There was so much self-satisfaction in the speaker's manner of uttering these last words, that it would not have required the wisdom of one older than Miss Cable to detect that he was thoroughly enjoying his pose of man of the world. He was indeed young! For, he had yet to learn that not to disillusion the girl, but to conform as much as possible to her ideals, was the surest way to win her favour; and his vanity surely would have received a blow had not David Cable at that moment come out of the doorway across the sidewalk, pausing for a moment to converse with the man who accompanied him. The girl's face lighted with pleasure and relief; but the young man regarding uneasily the countenance of the General Manager of the Pacific, Lakes & Atlantic R.R. Company, saw that he was white, tired and drawn. It was not the keen, alert expression that had been the admiration of everyone; something vital seemed to be missing, although he could not have told what it was. A flame seemed to have died somewhere in his face, leaving behind a faint suggestion of ashes; and through the young man's brain there flashed the remark of his fair companion: 'He's in there now, working his dear, old brain to pieces.'

"I'm sorry to have kept you waiting, Jane," said Cable, crossing to the curb. "Hello, Graydon; how are you?" His voice was sharp, crisp, and louder than the occasion seemed to demand, but it was natural with him. Years of life in an engine cab do not serve to mellow the tone of the human voice, and the habit is too strong to be overcome. There was no polish to the tones as they issued from David Cable's lips. He spoke with more than ordinary regard for the Queen's English, but it was because he never had neglected it. It was characteristic of the man to do a thing as nearly right as he knew how in the beginning, and to do it the same way until a better method presented itself.

"Very well, thank you, Mr. Cable, except that Jane has been abusing me because you were not here to—-"

"Don't you believe a word he says, dad," she cried.

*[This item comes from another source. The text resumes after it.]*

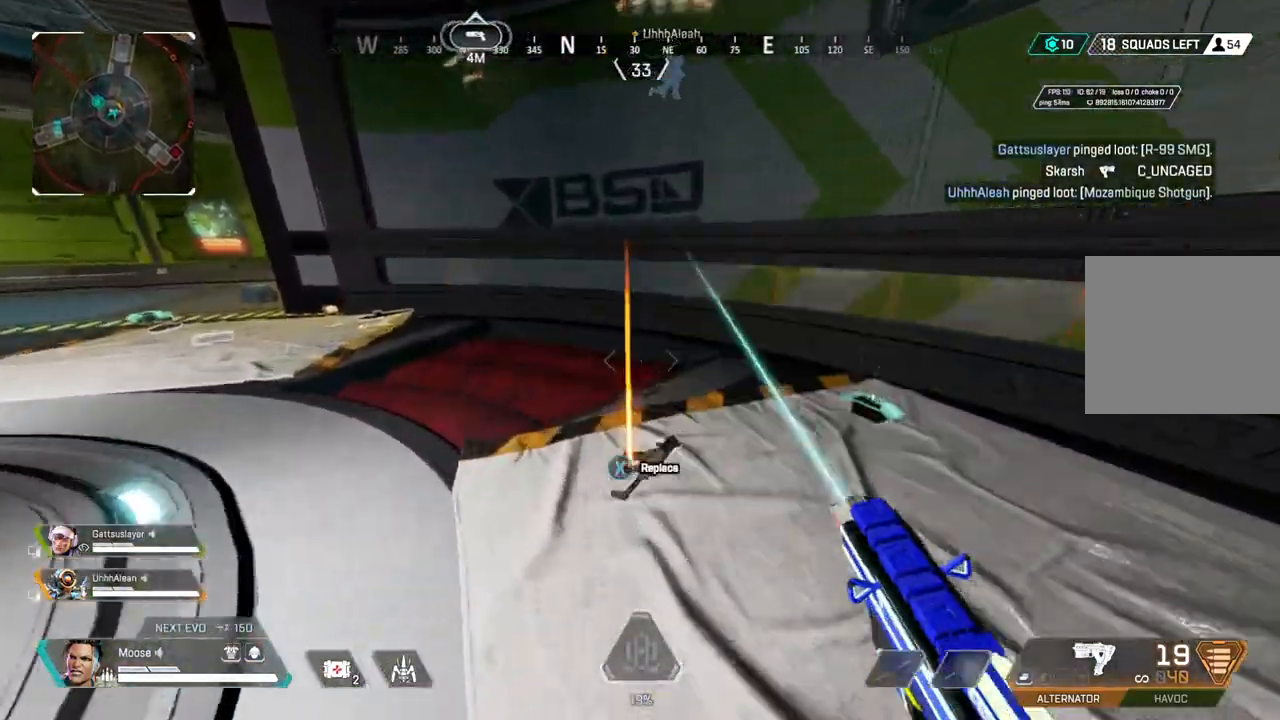
{"buttons": [], "left_stick": "up", "right_stick": "left", "events": [[317, "SQUARE", "up"], [483, "right_stick", "left"]]}
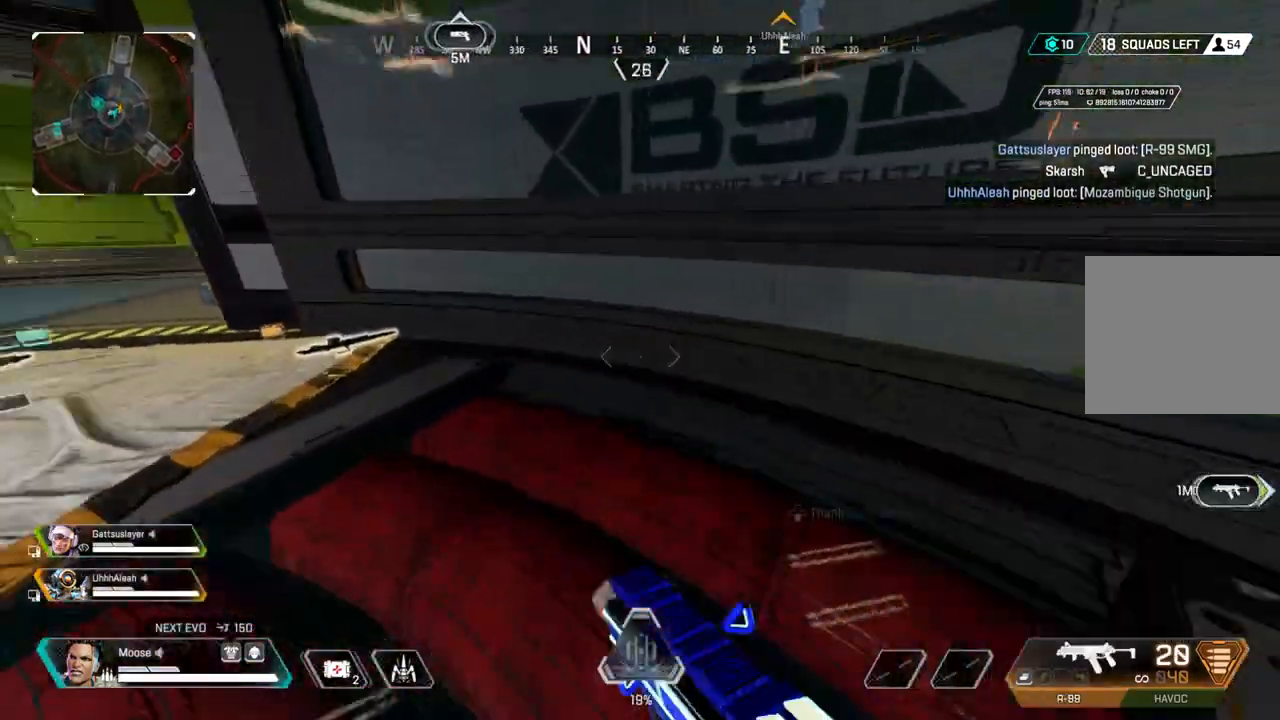
{"buttons": [], "left_stick": "up", "right_stick": "center", "events": [[117, "right_stick", "center"]]}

"Oh, if the truth isn't in me, I'll subside," laughed Graydon. "Nevertheless, you've kept her waiting, and it's only reasonable that she should abuse somebody."

"I am glad you were here to receive it; it saves my grey hairs."

"Rubbish!" was Miss Cable's simple comment, as her father took his place beside her.

"Oh, please drive on, Jane," said the young man, his admiring eyes on the girl who grasped the reins afresh and straightened like a soldier for inspection. "I must run around to the University Club and watch the score of the Yale-Harvard game at Cambridge. It looks like Harvard, hang it all! Great game, they say—-"

"There he goes on football. We must be off, or it will be dark before we get away from him. Good-bye!" cried Miss Cable.

"How's your father, Gray? He wasn't feeling the best in the world, yesterday," said Cable, tucking in the robe.

"A case of liver, Mr. Cable; he's all right to-day. Good-bye!"

As Jane and her father whirled away, the latter gave utterance to a remark that brought a new brightness to her eyes and a proud throbbing to her heart; but he did not observe the effect.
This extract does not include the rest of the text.